At the very moment when China, Singapore and some European countries are seeking to institute the concept of a broad liberal education, increasingly the U.S. and Canadian higher education institutions are narrowing their focus on scientific and technological enterprises.
What About Financial Bottom-Line Results
There are lots of cause-and-effect arguments out there–science and technology graduates get paid more than liberal arts graduates, so the argument goes. Yet, in an article in the Wall Street Journal by Melissa Korn, she cites the research by the American Association of American Colleges and Universities (AACU) which advocates a broad-based liberal arts education and shows that while liberal arts graduates initially make lower salaries compared to business graduates, in the long term the differences are minimal. An excerpt of the AACU’s report states “The case for Liberal Arts goes beyond purely vocational or economic reasons, they are indispensable to the vitality of democracy and future of global understanding and community.” History majors often become well-paid lawyers or judges after completing law degrees, a recent analysis by the Brookings Institution’s Hamilton Project has found. Many philosophy majors put their analytical and argumentative skills to work on Wall Street. International-relations majors thrive as overseas executives for big corporations, and so on. Using tax records from University of Ottawa graduates, the Education Policy Research Initiative (EPRI) recently found that social sciences and humanities graduates enjoy steady increases in earnings — starting at an average of $40,000 right after graduation and up to $80,000 only 13 years later — similar to the average earnings of math and science graduates.
Jobmesh and Strada Institute for the Future of Work (formerly USA Funds, one of the nation’s largest student loan guarantors), recently published The Permanent Detour – Underemployment’s Long-Term Effects on the Careers of College Grads. The report noted that although it’s a popular target of those who insist that a college education should connect to a good job, majors in “Liberal Arts and Sciences, General Studies, and Humanities” had lower levels of unemployment compared to Business graduates.

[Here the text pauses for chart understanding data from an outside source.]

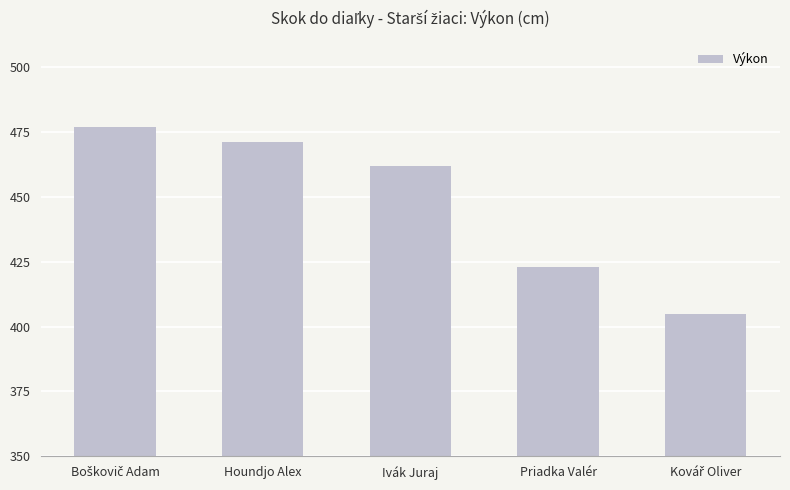

Reading left to right, what are all the values shown in this chart?

477	471	462	423	405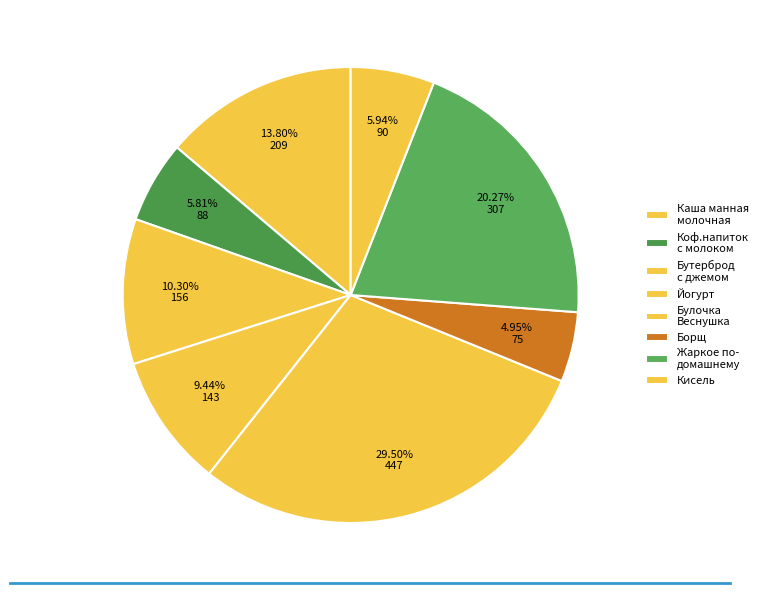

How much of the chart is everything except Булочка Веснушка?

70.5%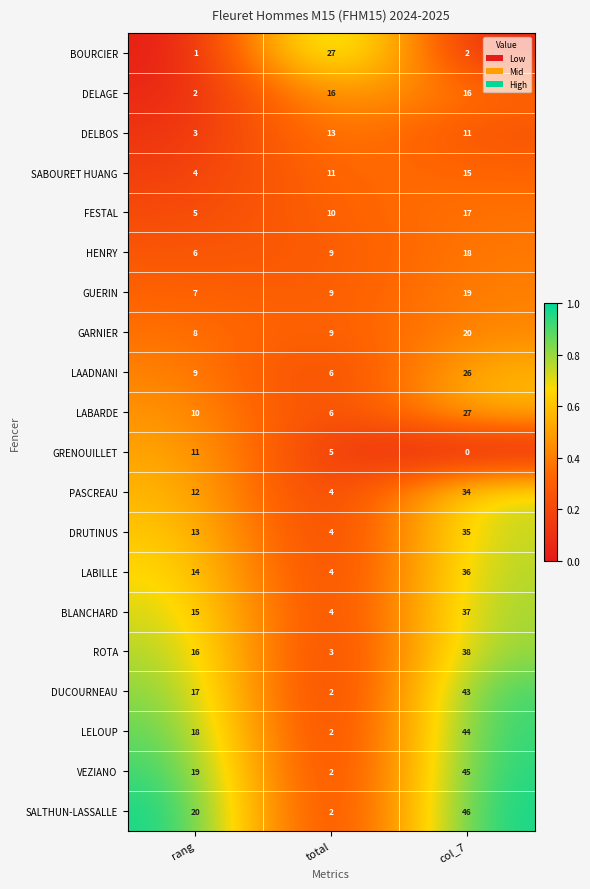

Rank the categories by DELBOS value from lowest to highest.

rang, col_7, total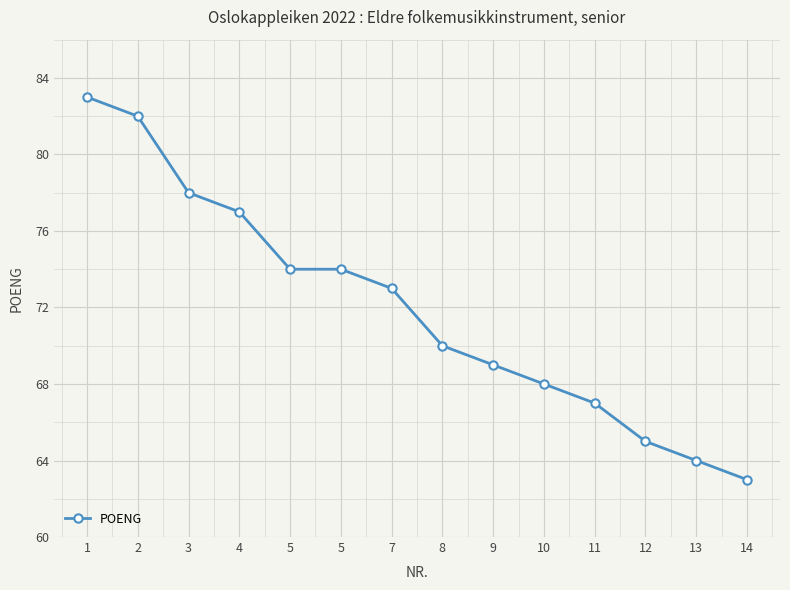

At which label does the data first exceed 73?

1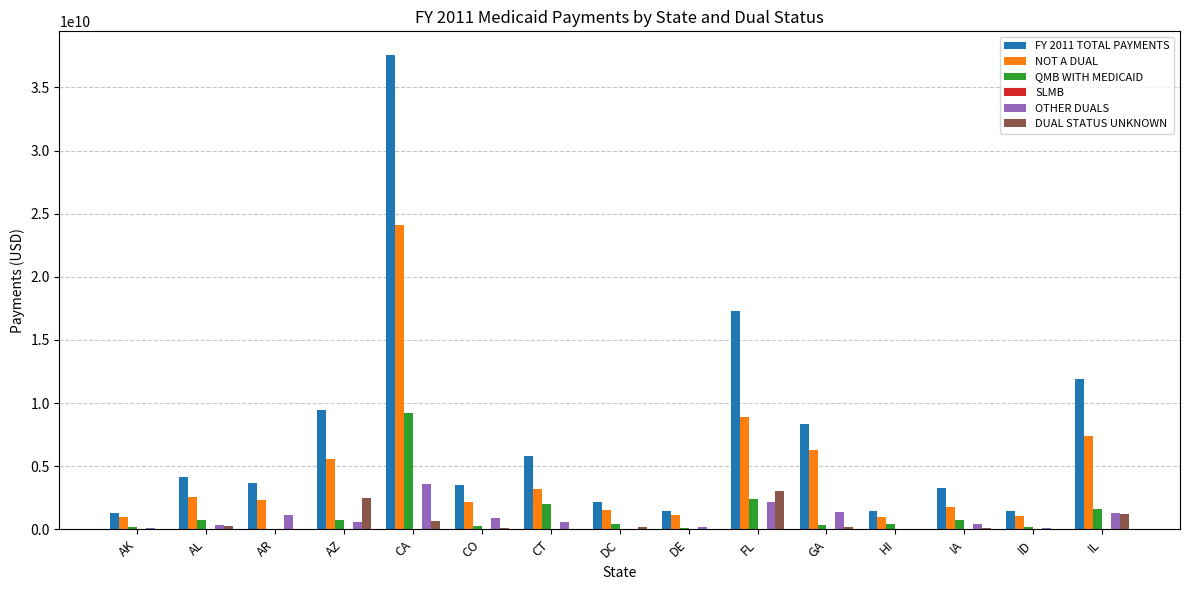

At which label does OTHER DUALS reach its peak?

CA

And the major with the fewest underemployed graduates, according to the report, was “Foreign Languages, Literature, and Linguistics.”
Finally, Fareed Zakaria, in his recent article in the Washington Post raises the alarm for an American push for STEM education and the diminishment of a liberal education, saying “America will not dominate the 21st century by making cheaper computer chips butr instead by constantly reimagining how computer and other new technologies will itneract with human beings.”
In summary, it’s clear that a core Liberal Education is necessary for a thriving economy and sustaining a democratic society.